時の彩り(つれづれ、草) 053
2008.12.26
小林康夫
☆ 幸福(「魔笛」)
2008年も残りわずか。
今年も1月パリ、3月のハワイ、ニューヨーク、9月のパリ、アルゼンチン、11月のパリとずいぶんと飛行機にのった。
そんなことやっていると、やはりなかなかまとまった仕事は結実しないなあ、と疾風怒涛の時間が少しうらめしく。でも、思いかけない仕事もいくつかあって、ひとつは、観世の御宗家から頼まれた小さな謡のテクスト(これは新年のご挨拶に披露します)。
もうひとつは日生劇場からの依頼で、11月に行われたオペラ『魔笛』のプログラムへの寄稿。これにはびっくり。でも、嬉しかったですね。『幸福の器――夜が明ける前に』というとっても短いテクストだけど、気持ちよく書きました。
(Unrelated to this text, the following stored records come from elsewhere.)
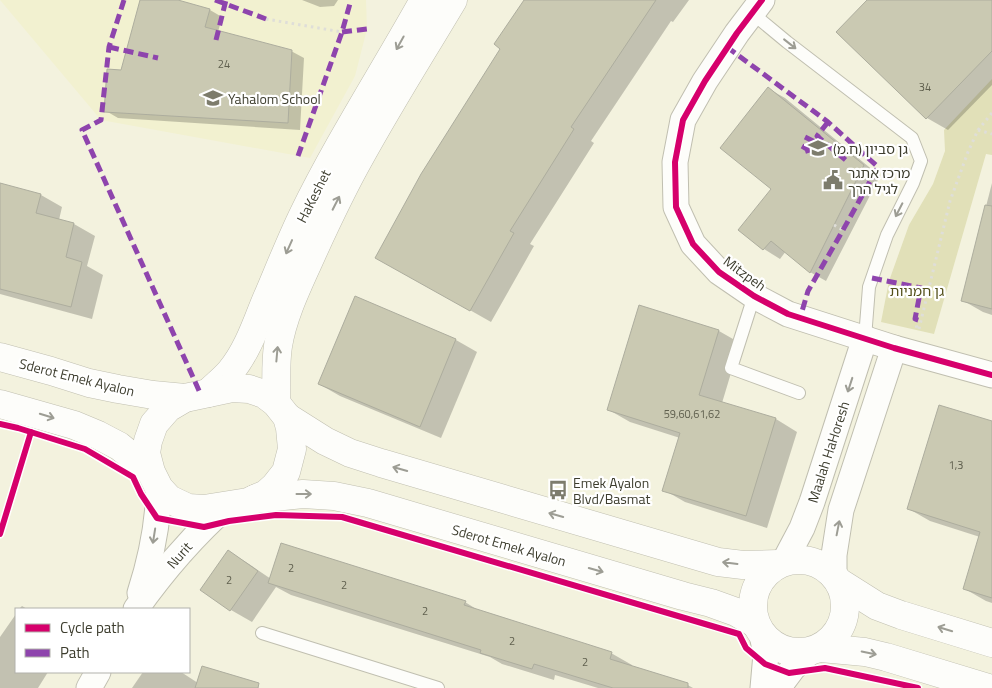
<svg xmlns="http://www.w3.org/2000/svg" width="992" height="688" viewBox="0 0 992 688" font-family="'Titillium Web','Noto Sans Hebrew',sans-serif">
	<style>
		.built { fill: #f2f1d0 }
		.green { fill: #e1e0b8 }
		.shadow { fill: #0003 }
		.building { fill: #cac9b2; stroke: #adad9e }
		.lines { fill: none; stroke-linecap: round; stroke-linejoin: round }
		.lane-casing { stroke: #c0bfb0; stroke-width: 14 }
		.street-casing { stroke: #c0bfb0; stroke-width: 27 }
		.secondary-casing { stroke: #c0bfb0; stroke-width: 29 }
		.path { stroke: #dfded8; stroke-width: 3; stroke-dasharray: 2.5 4; stroke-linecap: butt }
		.lane { stroke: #fdfdfa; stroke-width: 12 }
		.street { stroke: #fdfdfa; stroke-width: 25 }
		.secondary { stroke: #fdfdfa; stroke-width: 28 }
		.quiet { stroke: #8e44ad; stroke-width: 5; stroke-dasharray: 10 5; stroke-linecap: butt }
		.cycleway-casing { stroke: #fff; stroke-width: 9 }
		.cycleway { stroke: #d6006c; stroke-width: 6 }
		.oneway { stroke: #9d9d94 }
		.labels { text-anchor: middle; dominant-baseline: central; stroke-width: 4.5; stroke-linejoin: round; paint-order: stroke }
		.number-label { font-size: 11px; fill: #60604f }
		.poi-label { font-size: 14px; fill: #3d3d2e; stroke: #fff; text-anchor: start }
		.street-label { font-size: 14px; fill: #3d3d2e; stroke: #fff }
		.park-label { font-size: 14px; fill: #54511b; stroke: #fff }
	</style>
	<rect width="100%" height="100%" fill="#f3f2de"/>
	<!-- built -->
	<polygon class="built" points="0,0 366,0 367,29 355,76 310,158 101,120"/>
	<!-- green -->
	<polygon class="green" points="992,79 992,155 986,154 934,334 881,322 889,281 909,225 933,184 945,151 944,130"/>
	<!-- shadow -->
	<g class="shadow">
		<polygon points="141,0 174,0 210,10 222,17 218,32 291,51 304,58 300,130 118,118 106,111 122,71"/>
		<polygon points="302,0 338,0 334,6 320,7"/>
		<polygon points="525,0 689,0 673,22 671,21 591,141 594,143 530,244 534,246 491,322 376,257 502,48"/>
		<polygon points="869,0 992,0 992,85 948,130 927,118"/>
		<polygon points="769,89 785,98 880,176 826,281 810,272 786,251 780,259 764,249 740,230 773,189"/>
		<polygon points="992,183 992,315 983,312 962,300"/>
		<polygon points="0,184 41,195 62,207 59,220 74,224 95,236 87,266 103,275 92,319 0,294"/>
		<polygon points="355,298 456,340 477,352 441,438 340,396 319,384"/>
		<polygon points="719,331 740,343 722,403 776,419 797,432 767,528 685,502 664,490 680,438 630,422 609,410"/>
		<polygon points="992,423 992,603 986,601 965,589 980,537 930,521 909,509"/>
		<polygon points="228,551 249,564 271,579 465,602 481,612 611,653 632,665 632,667 686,684 693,688 598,688 555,675 554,680 502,664 490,657 291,595 276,587 252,622 231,610 202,589"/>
		<polygon points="22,606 27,609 19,609"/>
		<polygon points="16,614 16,672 48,672 38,688 0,688 0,637"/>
		<polygon points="143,672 181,672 198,683 246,680 259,688 132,688"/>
	</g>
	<!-- building -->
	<g class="building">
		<polygon points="140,0 178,0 210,9 205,27 292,50 288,123 104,112 107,69 121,70"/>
		<polygon points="524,0 656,0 571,127 574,129 510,231 514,233 470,311 375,258 421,174 500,49 494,44"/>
		<polygon points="867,0 992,0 992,51 926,119 836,32"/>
		<polygon points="768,87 864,165 810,273 771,241 763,250 738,230 771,189 720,148"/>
		<polygon points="0,183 41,194 36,213 74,223 66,257 82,262 71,307 0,289"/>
		<polygon points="985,205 992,206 992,309 961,301"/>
		<polygon points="355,296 456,339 420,427 318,384"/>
		<polygon points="639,305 719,330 699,395 776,418 746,516 662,491 680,433 607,410"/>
		<polygon points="939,405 992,421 992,598 963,589 980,532 907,509"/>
		<polygon points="281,543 466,601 464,605 612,652 610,659 688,683 688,688 613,688 534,664 532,669 480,653 481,650 268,583"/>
		<polygon points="228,550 258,571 230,611 200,590"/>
		<polygon points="202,666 259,683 258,688 195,688"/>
	</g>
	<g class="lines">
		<defs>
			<g id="lane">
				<polyline points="752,13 787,42 912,138 921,161 913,183 887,235 869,287 865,338"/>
				<polyline points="754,296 731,368 799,393"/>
				<polyline points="262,633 438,688"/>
			</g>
			<g id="street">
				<polyline points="762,0 737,33 705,81 683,120 675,162 676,207 693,244 719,272 754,296 788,314 894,348 992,375"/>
				<polyline points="784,562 802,528 812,502 865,338"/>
				<polyline points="834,577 834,555 841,510 894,348"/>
				<path d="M140 593C151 559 158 524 159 488"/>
				<path d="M136 609C163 571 193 536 228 505"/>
				<polyline points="762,635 766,654 763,688"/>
				<polyline points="89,688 98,672"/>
				<polyline points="778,688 793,668 811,651"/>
			</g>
			<g id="secondary">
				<polyline points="0,357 51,371 89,383 118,389 153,395 185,398"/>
				<path d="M208 393C215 386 223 380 230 372 246 353 255 328 264 305 277 275 289 244 303 215 339 141 384 72 424 0"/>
				<path d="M276 403C277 384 275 365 278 346 283 315 298 285 311 256 326 223 342 189 360 157 389 104 422 52 453 0"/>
				<polyline points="0,404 74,425 98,435 119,446 151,472 159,488 169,499 188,508 204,509 248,502 266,494 275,486 286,472 292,449 290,428 287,417 276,403 264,394 249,389 232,388 185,398 168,408 154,424 148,441 146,453 151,472"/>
				<polyline points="287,417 325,441 350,453 381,463 718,562 743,565 778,564"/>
				<polyline points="255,499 303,494 334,496 368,503 683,596 711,603 736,612 756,624"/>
				<circle cx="799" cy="606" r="46"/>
				<polyline points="839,582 877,606 901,615 992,643"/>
				<polyline points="821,648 865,652 886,657 988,688"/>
			</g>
		</defs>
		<!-- lane casing -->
		<use href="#lane" class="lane-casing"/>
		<!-- street casing -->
		<use href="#street" class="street-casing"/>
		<!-- secondary casing -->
		<use href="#secondary" class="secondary-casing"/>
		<!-- path -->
		<g class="path">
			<polyline points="266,19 342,32"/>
			<polyline points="978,130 992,134"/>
			<polyline points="834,225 843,230"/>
			<polyline points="915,319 917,329"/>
			<polyline points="919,329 950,201 968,152 978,130 992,113"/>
		</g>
		<!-- lane -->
		<use href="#lane" class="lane"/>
		<!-- street -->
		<use href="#street" class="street"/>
		<!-- secondary -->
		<use href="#secondary" class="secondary"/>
		<!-- quiet -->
		<g class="quiet">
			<polyline points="124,0 109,47 101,120 82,130 201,395"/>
			<polyline points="215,0 266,19"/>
			<polyline points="342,32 367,29"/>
			<polyline points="216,40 226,0"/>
			<polyline points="109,47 158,58"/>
			<polyline points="727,47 828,122 878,167 843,230 808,291 800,318"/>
			<polyline points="828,122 817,136 848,162"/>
			<polyline points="805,137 813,141 818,148"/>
			<polyline points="802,146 807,149 809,155"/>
			<polyline points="298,156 342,32 351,0"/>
			<polyline points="872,278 921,288 915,319 921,321"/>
		</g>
		<defs>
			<g id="cycleway">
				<polyline points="762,0 737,33 705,81 683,120 675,162 676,207 693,244 719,272 754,296 788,314 894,348 992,375"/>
				<polyline points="0,424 18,428 85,449 133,477 141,494 157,518 204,527 229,521 276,515 342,517 739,634 746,648 765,664 789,673 825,668 918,688"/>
				<polyline points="0,534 31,432"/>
			</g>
		</defs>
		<!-- cycleway casing -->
		<use href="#cycleway" class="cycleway-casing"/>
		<!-- cycleway -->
		<use href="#cycleway" class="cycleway"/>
	</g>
	<!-- one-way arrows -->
	<defs><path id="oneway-shaft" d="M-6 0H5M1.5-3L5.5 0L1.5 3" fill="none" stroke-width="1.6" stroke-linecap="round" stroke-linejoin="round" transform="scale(1.25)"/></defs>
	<g class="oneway">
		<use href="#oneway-shaft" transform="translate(400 43) rotate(119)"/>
		<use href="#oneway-shaft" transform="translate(790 44) rotate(38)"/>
		<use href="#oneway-shaft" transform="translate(336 203) rotate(-63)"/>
		<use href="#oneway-shaft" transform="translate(899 210) rotate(117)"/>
		<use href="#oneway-shaft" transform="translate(289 247) rotate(114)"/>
		<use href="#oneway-shaft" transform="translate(277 354) rotate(-85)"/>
		<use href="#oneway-shaft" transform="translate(850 385) rotate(108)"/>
		<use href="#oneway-shaft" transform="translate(47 416) rotate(17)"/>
		<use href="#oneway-shaft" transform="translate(400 469) rotate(-164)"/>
		<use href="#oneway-shaft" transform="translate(304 494)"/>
		<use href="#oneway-shaft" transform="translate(556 515) rotate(-164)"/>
		<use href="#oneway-shaft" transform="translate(838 528) rotate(-79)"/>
		<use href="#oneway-shaft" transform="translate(154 536) rotate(99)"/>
		<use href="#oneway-shaft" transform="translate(730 563) rotate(-173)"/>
		<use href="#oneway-shaft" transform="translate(596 570) rotate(16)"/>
		<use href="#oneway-shaft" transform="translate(945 629) rotate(-163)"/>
		<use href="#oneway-shaft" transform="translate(869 653) rotate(12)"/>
	</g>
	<!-- icons -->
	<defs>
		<symbol id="school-bare" viewBox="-9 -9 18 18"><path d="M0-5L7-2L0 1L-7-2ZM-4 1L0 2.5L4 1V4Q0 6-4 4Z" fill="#7d7c6c" stroke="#fff" stroke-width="2.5" paint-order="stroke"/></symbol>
		<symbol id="civic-bare" viewBox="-9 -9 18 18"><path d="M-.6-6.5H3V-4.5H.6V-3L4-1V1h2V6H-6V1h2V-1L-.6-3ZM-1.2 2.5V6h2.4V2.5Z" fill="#7d7c6c" stroke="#fff" stroke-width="2.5" paint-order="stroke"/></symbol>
		<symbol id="bus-bare" viewBox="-9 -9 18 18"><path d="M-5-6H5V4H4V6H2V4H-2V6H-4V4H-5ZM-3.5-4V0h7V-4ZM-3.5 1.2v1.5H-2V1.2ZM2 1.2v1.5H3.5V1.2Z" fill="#7d7c6c" stroke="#fff" stroke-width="2.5" paint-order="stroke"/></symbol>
	</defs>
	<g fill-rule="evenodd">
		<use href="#school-bare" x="199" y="84" width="28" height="28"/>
		<use href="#school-bare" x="804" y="134" width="28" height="28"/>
		<use href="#civic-bare" x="819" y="166" width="28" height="28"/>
		<use href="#bus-bare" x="544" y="476" width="28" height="28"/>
	</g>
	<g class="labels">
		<!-- number labels -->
		<g class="number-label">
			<text x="224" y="64">24</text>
			<text x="925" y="87">34</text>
			<text x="692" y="414">59,60,61,62</text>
			<text x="956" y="465">1,3</text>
			<text x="291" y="568">2</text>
			<text x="229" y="580">2</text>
			<text x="344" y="585">2</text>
			<text x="425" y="611">2</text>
			<text x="512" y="641">2</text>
			<text x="585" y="662">2</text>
		</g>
		<!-- poi labels -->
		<g class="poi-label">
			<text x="228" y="98">Yahalom School</text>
			<text x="833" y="148">גן סביון (ח.מ)</text>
			<text x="848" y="172">מרכז אתגר<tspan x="848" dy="16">לגיל הרך</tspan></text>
			<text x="573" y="482">Emek Ayalon<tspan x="573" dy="16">Blvd/Basmat</tspan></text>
		</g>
		<!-- street labels -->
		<g class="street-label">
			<text transform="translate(313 196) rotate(-63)">HaKeshet</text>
			<text transform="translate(745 273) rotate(36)">Mitzpeh</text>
			<text transform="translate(77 377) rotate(14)">Sderot Emek Ayalon</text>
			<text transform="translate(828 452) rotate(-72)">Maalah HaHoresh</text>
			<text transform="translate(509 545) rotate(16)">Sderot Emek Ayalon</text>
			<text transform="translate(179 555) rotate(-49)">Nurit</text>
		</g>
		<!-- park labels -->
		<g class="park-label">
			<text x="917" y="290">גן חמניות</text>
		</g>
	</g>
	<!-- legend -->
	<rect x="15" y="608" width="175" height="65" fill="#ffffff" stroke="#b1b1ab"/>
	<rect x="25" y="624" width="25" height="8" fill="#d6006c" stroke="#b1b1ab"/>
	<text x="60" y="633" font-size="15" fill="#3d3d2e">Cycle path</text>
	<rect x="25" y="649" width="25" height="8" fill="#8e44ad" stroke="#b1b1ab"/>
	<text x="60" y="658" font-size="15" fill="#3d3d2e">Path</text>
</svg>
「自然の力に理性の力がとって代わろうとする嵐の時代にあって、理性がけっして到達できない幸福を与え返すために、そして娘のパミーナが自然と理性を統合した真に幸福な《人間》に目覚めることができるように、あえて柏の巨木を切り刻み、太古の自然の魔法の力を笛とした」パミーナの父の「深慮」へと思いを致すエッセイ。ベルイマンの映画からはじまって、「魔笛」のDVDもいくつかもっているが、あらたにいただいたものもある(クリスマス・プレゼント!)のでこの年末は「魔笛」三昧かなあ・・・(Pa,Pa,Pa…Pa)!?